As shown in FIGS. 1 and 2, in prior add roll apparatuses 10, when it is desired to add a tow 12 to a band of tows (not shown) being laid down by a fiber placement head (not shown), and add roller 14 is forced toward a feed roller 16, to thereby clamp the added tow 12 between the add roller 14 and a driving surface 18 of the feed roller 16, in such a manner that the tow 12 is fed from a spool 20 to the fiber placement head. Each of the tows in the band of tows being laid down by the fiber placement head has associated with it a respective add roller 14, with the feed roller 16 generally extending completely across the band of tows, and serving as a common drive source for feeding the tows in the band out to the fiber placement head.
As shown in FIG. 3, prior add roller apparatuses and methods have utilized add rollers 14 having an add roller width 22 which is narrower than the tow width 24.
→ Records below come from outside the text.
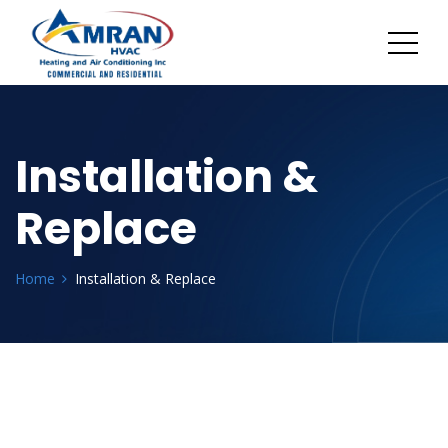
Installation &
Replace
Home
Installation & Replace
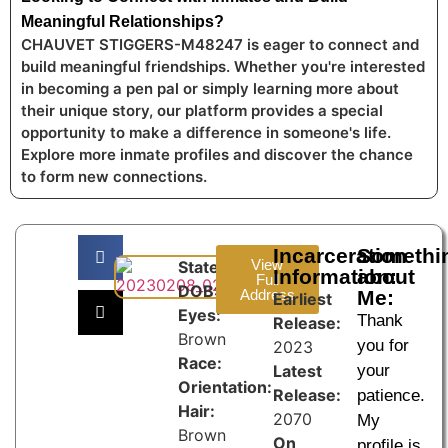
Meaningful Relationships?
CHAUVET STIGGERS-M48247 is eager to connect and
build meaningful friendships. Whether you're interested
in becoming a pen pal or simply learning more about
their unique story, our platform provides a special
opportunity to make a difference in someone's life.
Explore more inmate profiles and discover the chance
to form new connections.
Incarceration
Somethi
View
State:
Information:
about
Full
DOB:
Address
Me:
Earliest
Eyes:
Thank
Release:
Brown
you for
2023
Race:
Latest
your
Orientation:
Release:
patience.
Hair:
2070
My
Brown
On
profile is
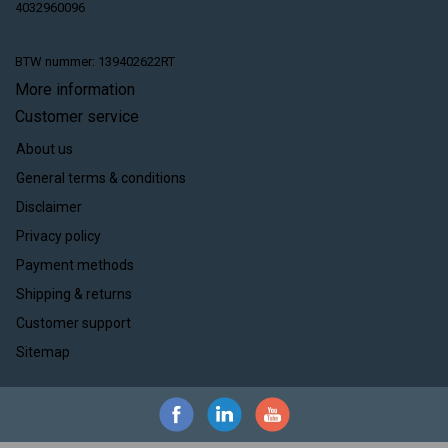
4032960096
BTW nummer: 139402622RT
More information
Customer service
About us
General terms & conditions
Disclaimer
Privacy policy
Payment methods
Shipping & returns
Customer support
Sitemap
As a result of the add roller width 22 being narrower than the tow width 24, the add roller 14 was never brought into direct contact with the rotating feed surface 18 of the feed roller 16 directly. This results in an inefficient arrangement for transferring rotational force through the added tow 12 to the add roller 14, in order to drive the add roller 14 up to a speed matching the add rollers of other plys already being laid down at high speed by the fiber placement head. The time required to spin the add roller up to the same speed as other add rollers, and the transferred rotational energy which must be diverted through the added tow 12 for bringing the add roller 14 up to speed creates an undesired delay, and limits efficiency and effectiveness of the process of adding the tow 12 to the band of tows being laid down by the fiber placement head.
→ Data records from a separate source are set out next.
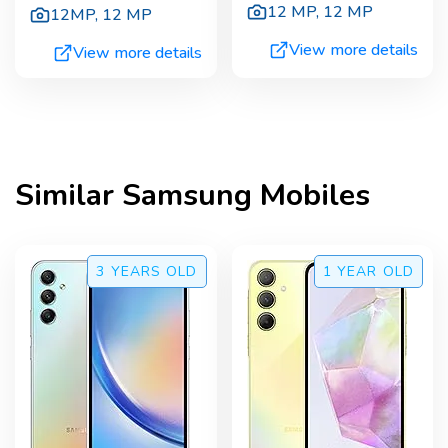
12 MP
,
12 MP
12MP
,
12 MP
View more details
View more details
Similar
Samsung
Mobiles
3 YEARS
OLD
1 YEAR
OLD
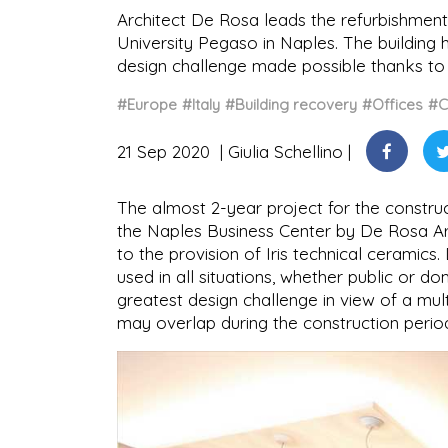
Architect De Rosa leads the refurbishment 
University Pegaso in Naples. The building 
design challenge made possible thanks to 
#Europe
#Italy
#Building recovery
#Offices
#C
21 Sep 2020
Giulia Schellino
The almost 2-year project for the constru
the Naples Business Center by De Rosa Arch
to the provision of Iris technical ceramics. 
used in all situations, whether public or d
greatest design challenge in view of a mult
may overlap during the construction perio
It is desirable, therefore, to provide an improved method and/or apparatus for automatically ensuring that an added tow is brought up to the same speed as existing tows passing over a feed roller of a fiber placement head, more quickly, and with greater efficiency and effectiveness than has heretofore been possible with prior add roller apparatuses and methods. It is also desirable, that such an improved method and apparatus, be usable in apparatuses and methods such as those laid out in commonly assigned U.S. patent application Ser. No. 11/111,498, and also in add roller apparatuses and methods not utilizing the improved methods and apparatuses of commonly assigned U.S. patent application Ser. No. 11/111,498.